How have you used your success to bring goodness to the world?

Our entire mission is: Better work, better world. We feel if we’re able to empower happier employees, more productive workplaces, and higher performing teams, individuals leave the building more energized by what they do so they can go home and be better parents, spouses, members of their community, etc. Worn out employees don’t read as many books to their children, as sad as that sounds. When you love what you do, you’ve got more of your best self available, because you’re not worn out. That’s what we’re trying to bring to people.

Can you please give us your favorite “Life Lesson Quote”? Can you share how that was relevant to you in your life?

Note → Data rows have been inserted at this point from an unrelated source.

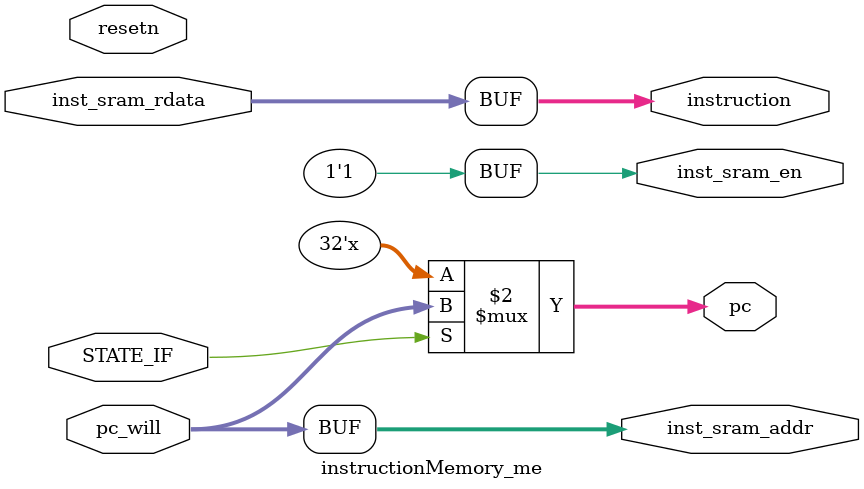
<source format=v>
module instructionMemory_me (
    output inst_sram_en,
    output [31:0] inst_sram_addr,
    input [31:0] inst_sram_rdata,

    input STATE_IF,
    input resetn,

    input [31:0] pc_will,
    output [31:0] instruction,
    output reg [31:0] pc
);

assign inst_sram_en = 1'b1;
assign inst_sram_addr = pc_will;

assign instruction = inst_sram_rdata;

always @ (*) begin
    if (STATE_IF) begin
        pc <= pc_will;
    end
end

endmodule
</source>
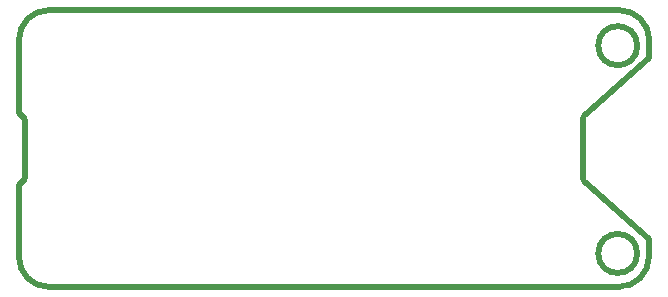
<source format=gbr>
%TF.GenerationSoftware,KiCad,Pcbnew,(6.0.0-rc1-dev-1614-ge850a482d)*%
%TF.CreationDate,2019-03-08T08:34:46-08:00*%
%TF.ProjectId,SAM32,53414d33-322e-46b6-9963-61645f706362,rev?*%
%TF.SameCoordinates,Original*%
%TF.FileFunction,Profile,NP*%
%FSLAX46Y46*%
G04 Gerber Fmt 4.6, Leading zero omitted, Abs format (unit mm)*
G04 Created by KiCad (PCBNEW (6.0.0-rc1-dev-1614-ge850a482d)) date 2019-03-08 08:34:46*
%MOMM*%
%LPD*%
G04 APERTURE LIST*
%ADD10C,0.508000*%
G04 APERTURE END LIST*
D10*
X109192060Y-106945080D02*
X109192060Y-108498640D01*
X106652060Y-111038640D02*
G75*
G03X109192060Y-108498640I0J2540000D01*
G01*
X103755076Y-102181768D02*
X109192060Y-106945080D01*
X55852060Y-96296067D02*
X56300000Y-96740000D01*
X103758052Y-96469398D02*
X109220013Y-91690000D01*
X103758039Y-96469407D02*
G75*
G03X103628512Y-96721166I160472J-241760D01*
G01*
X103755063Y-102181759D02*
G75*
G02X103625536Y-101930000I160472J241760D01*
G01*
X103625536Y-101930000D02*
X103628512Y-96721166D01*
X55852060Y-102438136D02*
X56300000Y-101994203D01*
X56300000Y-101994203D02*
G75*
G03X56361488Y-101805369I-228511J178835D01*
G01*
X56300000Y-96740000D02*
G75*
G02X56361488Y-96928834I-228511J-178835D01*
G01*
X108205221Y-90615720D02*
G75*
G03X108205221Y-90615720I-1652221J0D01*
G01*
X108205221Y-108205220D02*
G75*
G03X108205221Y-108205220I-1652221J0D01*
G01*
X109220013Y-90136440D02*
X109220013Y-91690000D01*
X55852060Y-90136440D02*
X55852060Y-96296067D01*
X106680013Y-87596440D02*
G75*
G02X109220013Y-90136440I0J-2540000D01*
G01*
X55852060Y-102438136D02*
X55852060Y-108498640D01*
X106680013Y-87596440D02*
X58392060Y-87596440D01*
X58392060Y-111038640D02*
X106652060Y-111038640D01*
X55852060Y-90136440D02*
G75*
G02X58392060Y-87596440I2540000J0D01*
G01*
X56361488Y-96928834D02*
X56361488Y-101805369D01*
X58392060Y-111038640D02*
G75*
G02X55852060Y-108498640I0J2540000D01*
G01*
M02*

</source>
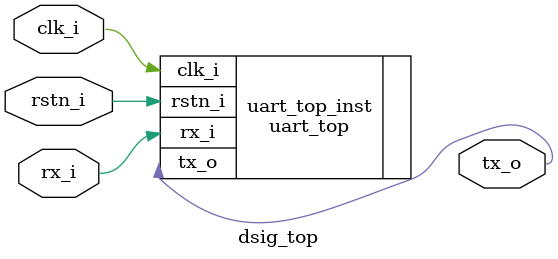
<source format=v>
module dsig_top #(
	 // UART
    parameter DATA_BITS = 24,   		// Количество бит данных, кратное 8
    parameter BAUD_RATE = 9600,		// Скорость передачи (кол-во бит в секунду)
    parameter CLK_FREQ  = 50000000	// Частота тактирующего сигнала (Гц)
) (
	// UART
	(*chip_pin= "23"*)  input wire clk_i,		// Тактовый сигнал
   (*chip_pin= "25"*)  input wire rstn_i,		// Сброс
   (*chip_pin= "115"*) input wire rx_i,     	// Линия приема данных
   (*chip_pin= "114"*) output wire tx_o     	// Линия передачи данных
);
     
	 uart_top #(
        .DATA_BITS	(DATA_BITS	),
		  .BAUD_RATE	(BAUD_RATE	),
		  .CLK_FREQ		(CLK_FREQ	)
    ) uart_top_inst (
        .clk_i  		(clk_i	),
        .rstn_i		(rstn_i	),
        .rx_i  		(rx_i		),
		  .tx_o  		(tx_o		)
    );

endmodule
</source>
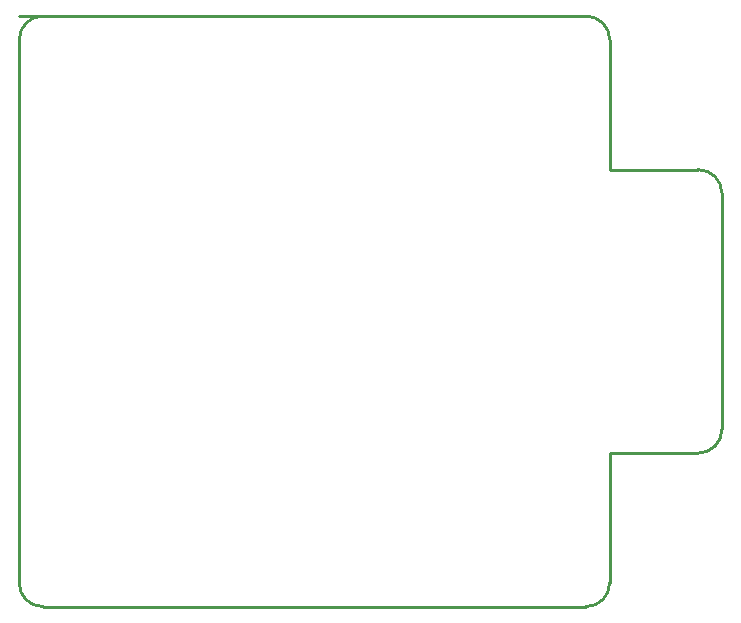
<source format=gko>
G04 Layer: BoardOutlineLayer*
G04 EasyEDA v6.5.20, 2023-08-22 23:15:59*
G04 a67cddfb3fce44daa9051d46cbbcc19f,10*
G04 Gerber Generator version 0.2*
G04 Scale: 100 percent, Rotated: No, Reflected: No *
G04 Dimensions in millimeters *
G04 leading zeros omitted , absolute positions ,4 integer and 5 decimal *
%FSLAX45Y45*%
%MOMM*%

%ADD10C,0.2540*%
D10*
X5749988Y1299997D02*
G01*
X4999990Y1299997D01*
X5749988Y3699992D02*
G01*
X4999982Y3699992D01*
X5949983Y3499993D02*
G01*
X5949983Y1499999D01*
X4999990Y4799990D02*
G01*
X4999987Y3699992D01*
X4799990Y4999989D02*
G01*
X5Y4999989D01*
X4800010Y-20D02*
G01*
X200012Y-20D01*
X12Y4799972D02*
G01*
X12Y199979D01*
X5000005Y1299956D02*
G01*
X5000005Y199979D01*
G75*
G01*
X4800008Y-18D02*
G03*
X5000008Y199982I0J200000D01*
G75*
G01*
X18Y199982D02*
G03*
X200017Y-18I199999J0D01*
G75*
G01*
X200017Y4999972D02*
G03*
X18Y4799973I0J-199999D01*
G75*
G01*
X5000008Y4799973D02*
G03*
X4800008Y4999972I-200000J0D01*
G75*
G01*
X5949988Y3499993D02*
G03*
X5749988Y3699993I-199999J0D01*
G75*
G01*
X5749988Y1299997D02*
G03*
X5949988Y1499997I1J200000D01*

%LPD*%
M02*

</source>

“Suck it up, buttercup.” — My mom.

But seriously, everyone has good luck and bad luck. It’s how we respond to both good and bad luck. Can you spot good luck and say, “Wow, I’m really quite fortunate here. I’m going to take advantage of that”? And can we deal with bad luck and say, “It’s probably not as bad as it feels right now”? Personally, I feel very resilient as an individual not only from my mother’s quote, but also from the way she raised us. That’s the quote “from grandma”, that I tell my children, because I want to try to pass down that resilience.

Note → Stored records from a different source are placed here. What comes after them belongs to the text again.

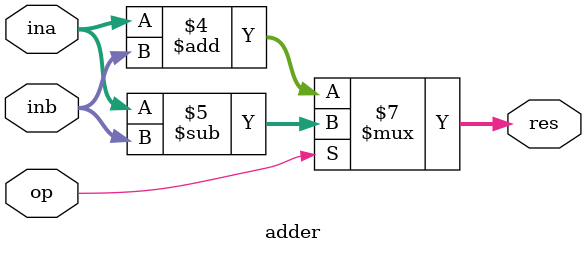
<source format=v>
`timescale 1ns / 1ps
module mult(clk, ina, inb, product);
	parameter SIZE_A = 16;
	parameter SIZE_B = 8;
	// =======================================
	// What does this PIPE_LEVEL affect? =====
	// =======================================
	parameter PIPE_LEVEL = 1; //output reg is not included
	
	input clk;
	input signed[SIZE_A-1:0] ina;
	input signed[SIZE_B-1:0] inb;
	output signed[SIZE_A+SIZE_B-1:0] product;
	
	reg signed[SIZE_A-1:0] a;
	reg signed[SIZE_B-1:0] b;
	
	reg signed[SIZE_A+SIZE_B-1:0] partial[PIPE_LEVEL-1:0];
	
	integer i;
	always @(posedge clk)
	begin
	  a <= ina;
	  b <= inb;
	end
	
	always @(posedge clk)
	  partial[0] <= a * b;
	
	always @(posedge clk)
	for (i = 1;i < PIPE_LEVEL; i=i+1)
	  partial[i] <= partial[i-1];
	
	assign product = partial[PIPE_LEVEL-1];
endmodule


module adder(op, ina, inb, res);
	// =======================
	// in twiddle_mul ========
	// =======================
parameter SIZE_A = 16;
parameter SIZE_B = 16;
parameter SIZE_O = 17;

input op;
input signed[SIZE_A-1:0] ina;
input signed[SIZE_B-1:0] inb;
output reg signed[SIZE_O-1:0] res;


always @(ina or inb or op)
begin
if (op==1'b0) res = ina + inb;
else res = ina - inb;
end

endmodule

</source>
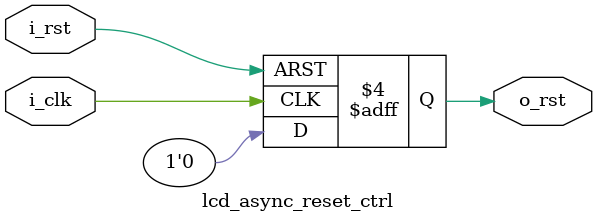
<source format=v>
`timescale 1ns / 1ps
`default_nettype none



module lcd_async_reset_ctrl(
    input  wire i_clk,      // clock
    input  wire i_rst,      // reset (active high)
    output reg  o_rst       // output reset
    );
   

    (* ASYNC_REG = "TRUE" *) reg [1:0] rst_shf;  // reset shift reg

    initial o_rst = 1'b1;       // start off with reset asserted
    initial rst_shf = 2'b11;    //  and reset shift reg populated

    always @(posedge i_clk or posedge i_rst)
    if (i_rst)
        {o_rst, rst_shf} <= 3'b111;
    else
       // {o_rst, rst_shf} <= {rst_shf, 1'b0};
        {o_rst, rst_shf} <= 3'b000;
endmodule

</source>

Everyone has that day after feeling after a piece of bad luck — whether that’s a sales loss or a deal or decision not going your way. Resilience gives you that ability to believe it’s going to be alright and to get up the next morning, put your clothes and shoes on, and get to work. The sooner you get back to work, the sooner you’re not thinking about the bad luck.

The month that Daniel and I bought our first company (LEDCO in 2004), my mother passed away. I moved my pregnant wife at the beginning of winter up to Detroit and proceeded to work 80 hours a week trying to pull together a company that was way worse than we realized. It was very dark — both figuratively and literally. I remember hugging my wife telling each other that “It’s going to be OK.” Then we had a beautiful baby boy, turned the company around, spring came, and we came out the other side. That’s life.

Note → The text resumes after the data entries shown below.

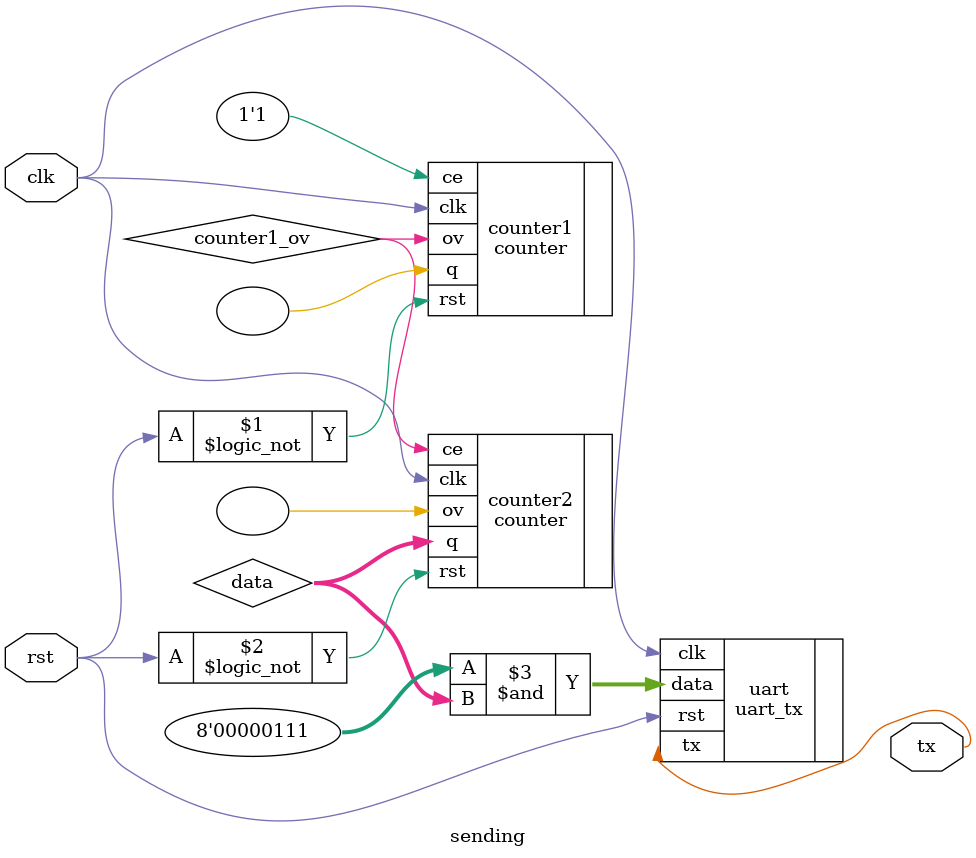
<source format=v>
module sending
   #(parameter BAUD = 115200, F = 50000000)
   (
      input wire clk,
      input wire rst,
      output wire tx
   );

   wire counter1_ov;
   wire [7:0] data;

   // Measure some time, when overflow send byte, F means one second
   counter #(.N(F)) counter1 (
      .clk(clk),
      .rst(!rst),
      .ce(1'b1),
      .q(),
      .ov(counter1_ov)
   );

   // Send numbers from 0 to 7 when overflow on counter1
   counter #(.N(8)) counter2 (
      .clk(clk),
      .rst(!rst),
      .ce(counter1_ov),
      .q(data),
      .ov()
   );

   uart_tx #(
      .BAUD(BAUD), 
      .F(F)
   ) uart(
      .clk(clk),
      .rst(rst),
      .tx(tx),
      .data((8'b00000111 & data)) // It's necessary, because data from counter2
      // has three bits, so we must do a mask, before sending to uart module
   );

endmodule

</source>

You are a person of great influence. If you could inspire a movement that would bring the most amount of good to the most amount of people, what would that be? You never know what your idea can trigger. 🙂

There’s an old axiom about time and money being the two most important elements. There’s a lot of truth to that. Time trumps money in such a massive way, because you can borrow money, but you can’t borrow time. You’ve got to make sure that you’re constantly working on work-life balance — the thing that makes that all tie together is enjoying what you do. Without that, you can’t find balance. So, I think our mission “better work, better world” is really the movement that would impact the most people, and that’s what I’m hoping to inspire the world with.

Thank you for these fantastic insights. We wish you continued success!